## DATA UNDER STUDY
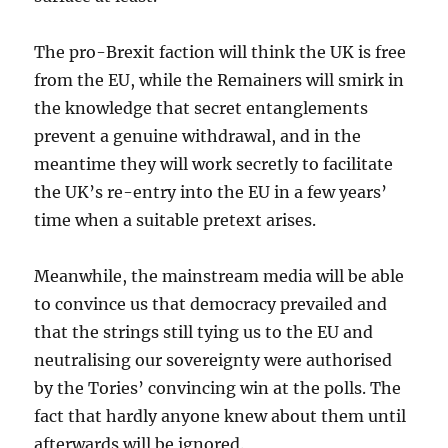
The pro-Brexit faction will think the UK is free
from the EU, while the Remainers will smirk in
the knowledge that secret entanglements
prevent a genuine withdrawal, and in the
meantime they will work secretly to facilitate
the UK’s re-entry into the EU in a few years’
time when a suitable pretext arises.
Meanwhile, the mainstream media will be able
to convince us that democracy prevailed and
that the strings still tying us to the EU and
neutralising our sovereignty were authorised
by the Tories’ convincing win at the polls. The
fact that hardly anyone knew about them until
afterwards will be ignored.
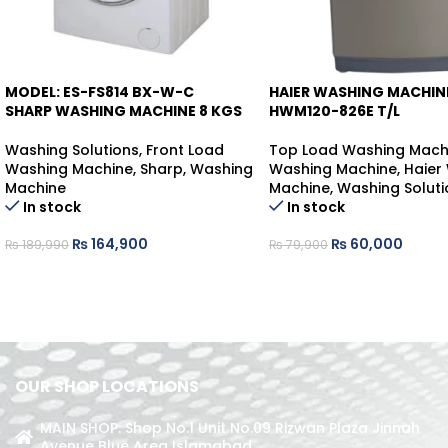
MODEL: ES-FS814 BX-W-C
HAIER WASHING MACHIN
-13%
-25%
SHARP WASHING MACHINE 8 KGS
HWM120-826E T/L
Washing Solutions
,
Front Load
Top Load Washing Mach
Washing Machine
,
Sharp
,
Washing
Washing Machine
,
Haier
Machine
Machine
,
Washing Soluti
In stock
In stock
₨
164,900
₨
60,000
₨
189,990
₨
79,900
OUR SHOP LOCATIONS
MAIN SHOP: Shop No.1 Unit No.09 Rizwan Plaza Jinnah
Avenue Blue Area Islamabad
* * *
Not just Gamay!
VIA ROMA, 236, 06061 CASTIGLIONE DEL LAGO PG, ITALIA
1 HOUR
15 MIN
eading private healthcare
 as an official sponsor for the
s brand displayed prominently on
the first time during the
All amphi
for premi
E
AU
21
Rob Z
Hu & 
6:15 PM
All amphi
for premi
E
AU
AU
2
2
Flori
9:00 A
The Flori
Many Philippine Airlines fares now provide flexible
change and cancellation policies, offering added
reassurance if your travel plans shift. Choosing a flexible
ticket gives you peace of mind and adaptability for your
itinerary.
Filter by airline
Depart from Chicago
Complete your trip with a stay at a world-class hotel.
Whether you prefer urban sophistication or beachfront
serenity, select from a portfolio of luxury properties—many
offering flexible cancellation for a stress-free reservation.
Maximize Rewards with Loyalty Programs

## ACTION ITEM
What is needed is a verbatim copy of every line in the records above from the one containing "prevent a genuine withdrawal, and in the" down to the one containing "to convince us that democracy prevailed and", both included, and nothing more.

## EXPECTED ANSWER
prevent a genuine withdrawal, and in the
meantime they will work secretly to facilitate
the UK’s re-entry into the EU in a few years’
time when a suitable pretext arises.
Meanwhile, the mainstream media will be able
to convince us that democracy prevailed and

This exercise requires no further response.